▶ **Requirement 1**
Please reproduce the passage of the Glenn Carano article that begins at the words "Personal information" and ends after the words "201 lb (91 kg)".
▶ **Requirement 2**
In the Glenn Carano article, in which round of the 1977 NFL draft was Carano selected?
▶ **Requirement 3**
List every Eldorado Resorts property that the Glenn Carano article says Carano managed.

▶ **Text**
== Segment start ==

Glenn Carano

No. 18
- Position: Quarterback

Personal information
- Born: November 18, 1955 (age 70) San Pedro, Los Angeles, California, U.S.
- Listed height: 6 ft 3 in (1.91 m)
- Listed weight: 201 lb (91 kg)

Career information
- High school: Wooster (Reno, Nevada)
- College: UNLV
- NFL draft: 1977: 2nd round, 54th overall pick

Career history
- Dallas Cowboys (1977–1983); Pittsburgh Maulers (1984);

Awards and highlights
- Super Bowl champion (XII);

Career NFL statistics
- Games played: 36
- Passing attempts: 57
- Passing completions: 21
- Completion percentage: 36.8%
- TD–INT: 3–1
- Passing yards: 304
- Passer rating: 65.2
- Stats at Pro Football Reference

= Glenn Carano =

American football player and casino executive (born 1955)

Glenn Thomas Carano (born November 18, 1955) is an American former professional football player who was a quarterback for seven seasons with the Dallas Cowboys of the National Football League (NFL). He played college football for the UNLV Rebels and was selected in the second round of the 1977 NFL draft. Carano also was a member of the Pittsburgh Maulers of the United States Football League (USFL). After his playing career, he became the general manager of Eldorado Resorts properties of Circus Circus, Eldorado, and Silver Legacy Resort & Casino.

== Segment end ==

▶ **Dataset records**
== Segment start ==

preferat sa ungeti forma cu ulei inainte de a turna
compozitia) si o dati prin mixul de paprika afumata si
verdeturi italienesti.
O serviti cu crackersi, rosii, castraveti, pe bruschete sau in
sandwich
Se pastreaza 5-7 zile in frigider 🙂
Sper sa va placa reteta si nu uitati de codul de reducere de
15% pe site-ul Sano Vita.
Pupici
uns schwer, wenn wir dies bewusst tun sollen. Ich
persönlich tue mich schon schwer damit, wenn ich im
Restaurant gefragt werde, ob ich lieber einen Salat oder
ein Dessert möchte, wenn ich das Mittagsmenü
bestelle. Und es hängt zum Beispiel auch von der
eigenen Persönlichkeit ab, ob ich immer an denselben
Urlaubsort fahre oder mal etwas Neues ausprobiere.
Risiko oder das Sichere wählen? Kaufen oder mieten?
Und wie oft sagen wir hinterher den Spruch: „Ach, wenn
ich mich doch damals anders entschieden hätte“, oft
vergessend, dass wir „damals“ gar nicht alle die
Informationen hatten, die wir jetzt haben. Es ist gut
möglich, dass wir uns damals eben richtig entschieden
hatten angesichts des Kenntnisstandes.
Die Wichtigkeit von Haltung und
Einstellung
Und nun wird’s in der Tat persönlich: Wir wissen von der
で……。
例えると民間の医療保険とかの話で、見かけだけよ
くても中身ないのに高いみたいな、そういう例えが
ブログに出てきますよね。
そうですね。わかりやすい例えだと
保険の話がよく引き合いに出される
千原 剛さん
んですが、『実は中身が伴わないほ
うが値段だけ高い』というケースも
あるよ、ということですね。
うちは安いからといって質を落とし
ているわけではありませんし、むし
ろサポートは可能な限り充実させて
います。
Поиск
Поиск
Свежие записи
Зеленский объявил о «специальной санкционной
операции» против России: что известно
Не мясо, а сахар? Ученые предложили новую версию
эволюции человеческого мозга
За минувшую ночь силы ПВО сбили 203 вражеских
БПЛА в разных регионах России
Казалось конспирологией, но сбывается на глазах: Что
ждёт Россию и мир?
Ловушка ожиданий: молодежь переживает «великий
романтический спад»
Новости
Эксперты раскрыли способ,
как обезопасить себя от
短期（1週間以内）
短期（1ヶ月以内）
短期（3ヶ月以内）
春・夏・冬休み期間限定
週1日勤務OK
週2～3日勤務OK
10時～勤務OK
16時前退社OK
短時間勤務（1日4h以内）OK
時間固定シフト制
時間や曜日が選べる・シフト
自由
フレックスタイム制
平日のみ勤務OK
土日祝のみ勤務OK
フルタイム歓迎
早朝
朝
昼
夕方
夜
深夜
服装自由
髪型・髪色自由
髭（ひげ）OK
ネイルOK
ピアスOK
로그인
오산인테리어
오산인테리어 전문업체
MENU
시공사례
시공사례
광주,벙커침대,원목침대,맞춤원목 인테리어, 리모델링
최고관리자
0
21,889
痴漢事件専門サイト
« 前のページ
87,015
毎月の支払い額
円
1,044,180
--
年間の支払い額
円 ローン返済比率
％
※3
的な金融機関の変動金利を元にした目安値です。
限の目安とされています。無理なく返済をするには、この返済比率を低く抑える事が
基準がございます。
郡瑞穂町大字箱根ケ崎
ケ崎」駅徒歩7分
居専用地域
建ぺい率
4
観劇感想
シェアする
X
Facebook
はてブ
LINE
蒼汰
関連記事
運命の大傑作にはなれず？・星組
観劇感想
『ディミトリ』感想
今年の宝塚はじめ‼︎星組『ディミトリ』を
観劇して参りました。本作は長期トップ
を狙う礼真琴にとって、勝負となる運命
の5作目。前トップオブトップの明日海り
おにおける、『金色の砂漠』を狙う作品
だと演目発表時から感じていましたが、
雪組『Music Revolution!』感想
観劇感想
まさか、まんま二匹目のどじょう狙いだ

== Segment end ==

▶ **Answer space 1**
Personal information
- Born: November 18, 1955 (age 70) San Pedro, Los Angeles, California, U.S.
- Listed height: 6 ft 3 in (1.91 m)
- Listed weight: 201 lb (91 kg)

▶ **Answer space 2**
The second round (54th overall pick).

▶ **Answer space 3**
Circus Circus
Eldorado
Silver Legacy Resort & Casino